Although there was several errors in the article along with a ridiculous and condescending portrayal of the Six Nations native territory (where the author uses last month’s Rumble on the Rez MMA event to frame his story), it does provide a good overview of the ongoing efforts to legalize the sport in Ontario.
Having previously worked on Six Nations, it’s also a story I have written about a great deal in the past 12-months. I’ve sat ringside at previous events held on Six Nations, covering the event as both a sporting contest and as a news story.
Before continuing, this disclosure: I’m not much of a fan of MMA. But, not for the reasons you might think. I appreciate the ugly beauty of combat sports. However, when it comes to MMA, truthfully, I find it a bit dull. There is too much rolling around on the floor, not enough punching and kicking.
Still, it’s clear that Ontario Athletic Commissioner Ken Hayashi is a bit of a stick in the mud when it comes to MMA. Worse, his inability to properly react to the massive popularity of the sport is doing nothing but drive it underground. The best case scenario is that legally gray fights are taking place on reserves.
The worse? The abandoned train station at the edge of town. Knock twice and ask for Justin. BYOB.
The events on Six Nations are well run. Proper safety protocols are followed and, although likely a bit naïve, event organizer Bill Monture is sincere in his love of the sport and desire to grow it on native territories in North America.

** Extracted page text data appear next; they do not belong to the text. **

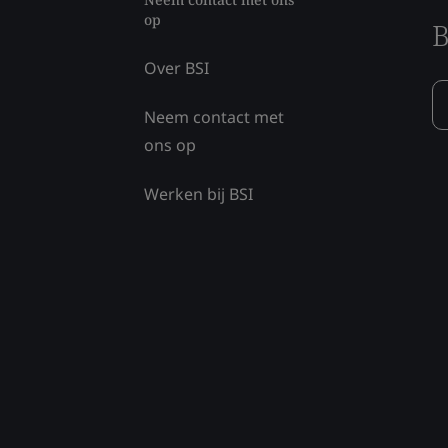
op
B
Over BSI
Neem contact met
ons op
Werken bij BSI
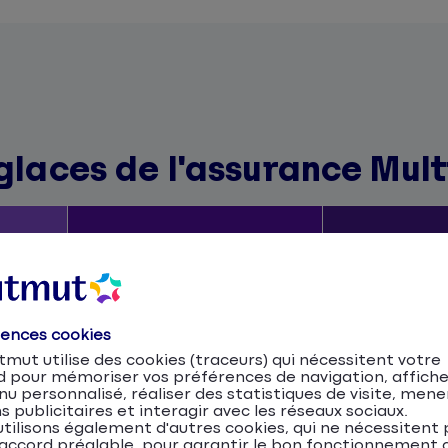
 glaces de l'assurance Mul
ilité
Formule Responsabilité
Formule 
civile plus mobilité
rences cookies
mut utilise des cookies (traceurs) qui nécessitent votre
d pour mémoriser vos préférences de navigation, affiche
u personnalisé, réaliser des statistiques de visite, mene
s publicitaires et interagir avec les réseaux sociaux.
tilisons également d'autres cookies, qui ne nécessitent 
accord préalable, pour garantir le bon fonctionnement d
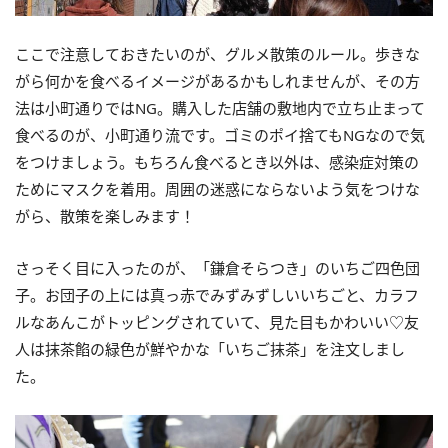
ここで注意しておきたいのが、グルメ散策のルール。歩きな
がら何かを食べるイメージがあるかもしれませんが、その方
法は小町通りではNG。購入した店舗の敷地内で立ち止まって
食べるのが、小町通り流です。ゴミのポイ捨てもNGなので気
をつけましょう。もちろん食べるとき以外は、感染症対策の
ためにマスクを着用。周囲の迷惑にならないよう気をつけな
がら、散策を楽しみます！
さっそく目に入ったのが、「鎌倉そらつき」のいちご四色団
子。お団子の上には真っ赤でみずみずしいいちごと、カラフ
ルなあんこがトッピングされていて、見た目もかわいい♡友
人は抹茶餡の緑色が鮮やかな「いちご抹茶」を注文しまし
た。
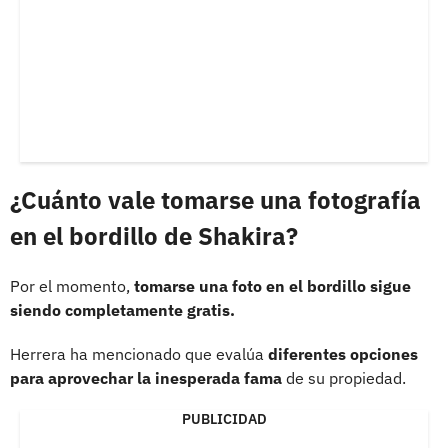
¿Cuánto vale tomarse una fotografía
en el bordillo de Shakira?
Por el momento,
tomarse una foto en el bordillo sigue
siendo completamente gratis.
Herrera ha mencionado que evalúa
diferentes opciones
para aprovechar la inesperada fama
de su propiedad.
PUBLICIDAD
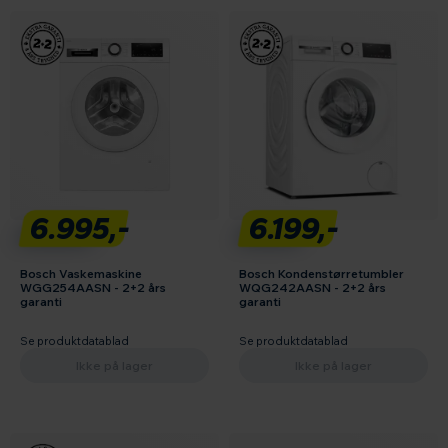
6.995,-
6.199,-
Bosch Vaskemaskine
Bosch Kondenstørretumbler
WGG254AASN - 2+2 års
WQG242AASN - 2+2 års
garanti
garanti
Se produktdatablad
Se produktdatablad
Ikke på lager
Ikke på lager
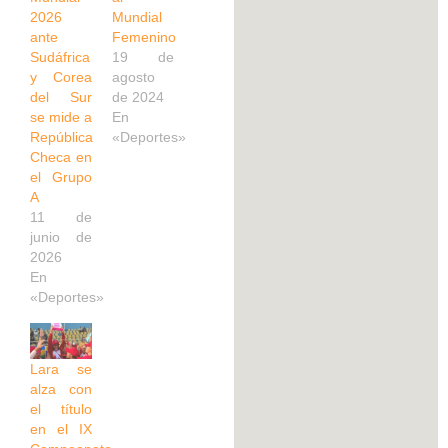
2026
Mundial
ante
Femenino
Sudáfrica
19 de
y Corea
agosto
del Sur
de 2024
se mide a
En
República
«Deportes»
Checa en
el Grupo
A
11 de
junio de
2026
En
«Deportes»
Lara se
alza con
el título
en el IX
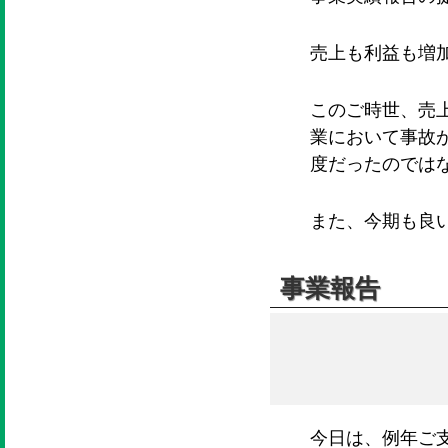
売上も利益も増
このご時世、売
業において事故
度だったのでは
また、今期も良
事業報告
今日は、例年ご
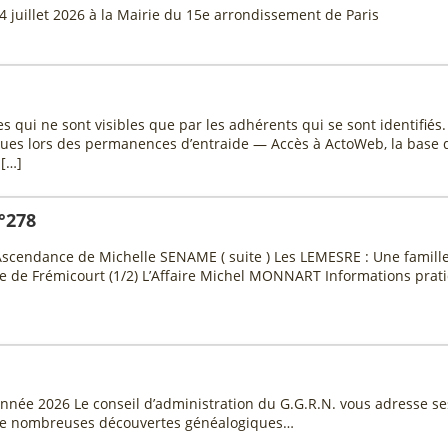
 4 juillet 2026 à la Mairie du 15e arrondissement de Paris
s qui ne sont visibles que par les adhérents qui se sont identifiés
thèques lors des permanences d’entraide — Accès à ActoWeb, la b
 […]
°278
scendance de Michelle SENAME ( suite ) Les LEMESRE : Une famille 
rie de Frémicourt (1/2) L’Affaire Michel MONNART Informations p
nnée 2026 Le conseil d’administration du G.G.R.N. vous adresse se
t de nombreuses découvertes généalogiques…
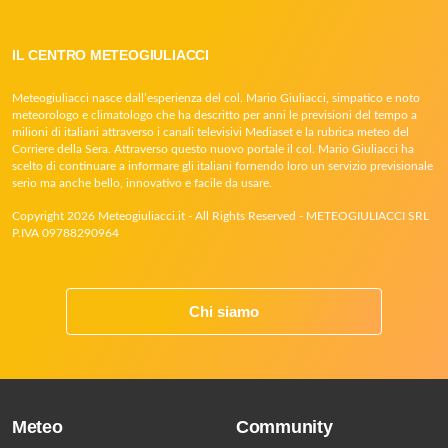
IL CENTRO METEOGIULIACCI
Meteogiuliacci nasce dall’esperienza del col. Mario Giuliacci, simpatico e noto
meteorologo e climatologo che ha descritto per anni le previsioni del tempo a
milioni di italiani attraverso i canali televisivi Mediaset e la rubrica meteo del
Corriere della Sera. Attraverso questo nuovo portale il col. Mario Giuliacci ha
scelto di continuare a informare gli italiani fornendo loro un servizio previsionale
serio ma anche bello, innovativo e facile da usare.
Copyright 2026 Meteogiuliacci.it - All Rights Reserved - METEOGIULIACCI SRL
P.IVA 09788290964
Chi siamo
Meteo
Community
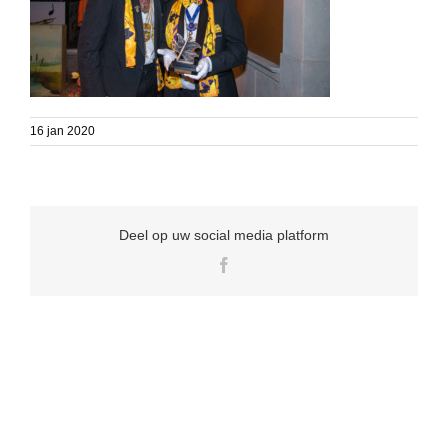
16 jan 2020
Deel op uw social media platform
Facebook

But fighters at them are still running the risk of being arrested and it’s hard to imagine their insurance companies being too excited by their participation in Rumble on the Rez III.
Hayashi has insisted that MMA be recognized as an amateur sport prior to it being sanctioned at a professional level. Toronto’s Marco Antico, who is involved with the Ontario Mixed Martial Arts Association and the Canadian Mixed Martial Arts Association, is tirelessly working to establish an amateur infrastructure to satisfy those requirements. Antico is a sharp cookie. He’ll get the job done.
The question is this: will Hayashi live up to his promise? Although he doesn’t have a direct role in approving amateur MMA—a different government body oversees amateur sport—there is a feeling that his influence extends beyond his jurisdiction. Beyond that, based on Hayashi’s barley hidden disdain for the sport, it seems farfetched to think that the UFC is coming to Ontario anytime soon.